# Trapper and Predator caller magazine?



## Snowshark (Jan 31, 2007)

Does anybody have any old issues that they want to part with. I got my brother started trapping and i cant find my stack of old issues and he should read them during the summer.


----------



## Fallguy (Jan 23, 2004)

I don't have any old magazines but I just joined NDFHTA and you get a subscription free when you join. It is a good mag?


----------



## LAtrapper (Feb 5, 2007)

Fallguy, yes i like it alot. I just got my first issue when i joined the LTAHA and i get a subscription. 10 issues a year.


----------



## carp_killer (Nov 24, 2006)

is there a certain species you want info on so i can dig through mine and find some related to that species good for you for getting another person interested as well


----------



## Snowshark (Jan 31, 2007)

I got him started on beaver and rats and he is like a sponge. It's great he is getting me back into trapping(i haven't been doing much for the last 6-7 years). 
I am mostly looking for stuff on rats, beaver and mink. I figured next season he can go with water sets and i can get him started on fox and coyotes. 
He is an electrician and does work for a lot of farmers, so he is working on getting a pile of land to trap. He is 50 and he's like a 16 year old just starting. He wants to trap 300-400 rats next year and 40-50 beaver.

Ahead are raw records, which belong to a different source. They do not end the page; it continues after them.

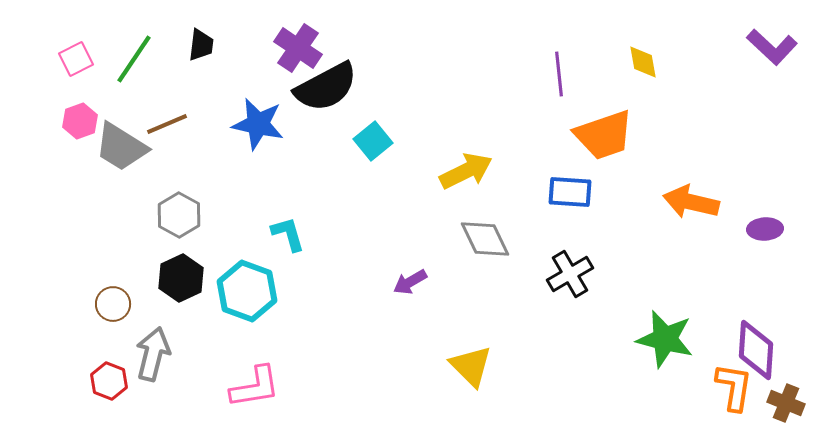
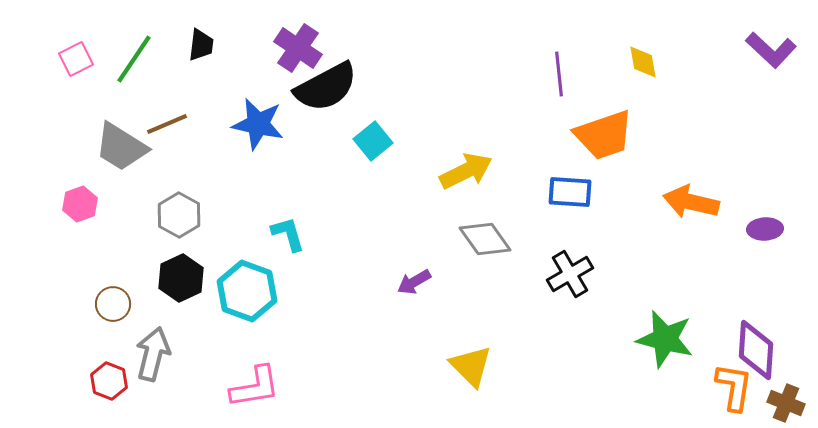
purple L-shape: moved 1 px left, 3 px down
pink hexagon: moved 83 px down
gray diamond: rotated 10 degrees counterclockwise
purple arrow: moved 4 px right
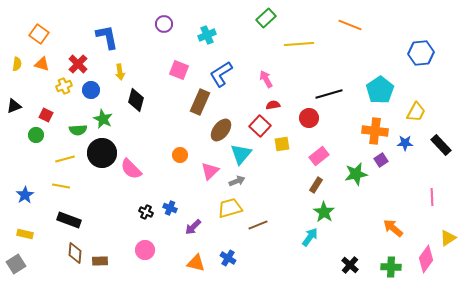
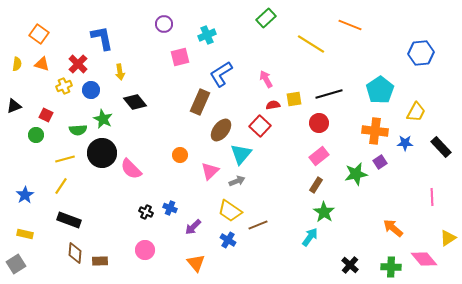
blue L-shape at (107, 37): moved 5 px left, 1 px down
yellow line at (299, 44): moved 12 px right; rotated 36 degrees clockwise
pink square at (179, 70): moved 1 px right, 13 px up; rotated 36 degrees counterclockwise
black diamond at (136, 100): moved 1 px left, 2 px down; rotated 55 degrees counterclockwise
red circle at (309, 118): moved 10 px right, 5 px down
yellow square at (282, 144): moved 12 px right, 45 px up
black rectangle at (441, 145): moved 2 px down
purple square at (381, 160): moved 1 px left, 2 px down
yellow line at (61, 186): rotated 66 degrees counterclockwise
yellow trapezoid at (230, 208): moved 3 px down; rotated 130 degrees counterclockwise
blue cross at (228, 258): moved 18 px up
pink diamond at (426, 259): moved 2 px left; rotated 76 degrees counterclockwise
orange triangle at (196, 263): rotated 36 degrees clockwise
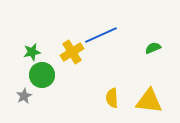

He is even talking about taking a weeks vacation just to trap!!
IT IS AWESOME!!  I love seing someone getting into trapping that much, so i am doing everything that i can to help.


----------



## ND trapper (Nov 14, 2006)

Snowshark said:


> IT IS AWESOME!!  I love seing someone getting into trapping that much, so i am doing everything that i can to help.


My hat is off to ya.


----------



## carp_killer (Nov 24, 2006)

i will see if i can find any im sure i have some in one of the stacks


----------



## smitty223 (Mar 31, 2006)

If I remember hearing (or reading) correctly, T & PC now has their own talk forum.

Smitty


----------



## hunterhugg (Jun 27, 2007)

tom miranda has a great book on water trapping it is called competition water line trapping and it covers everything


----------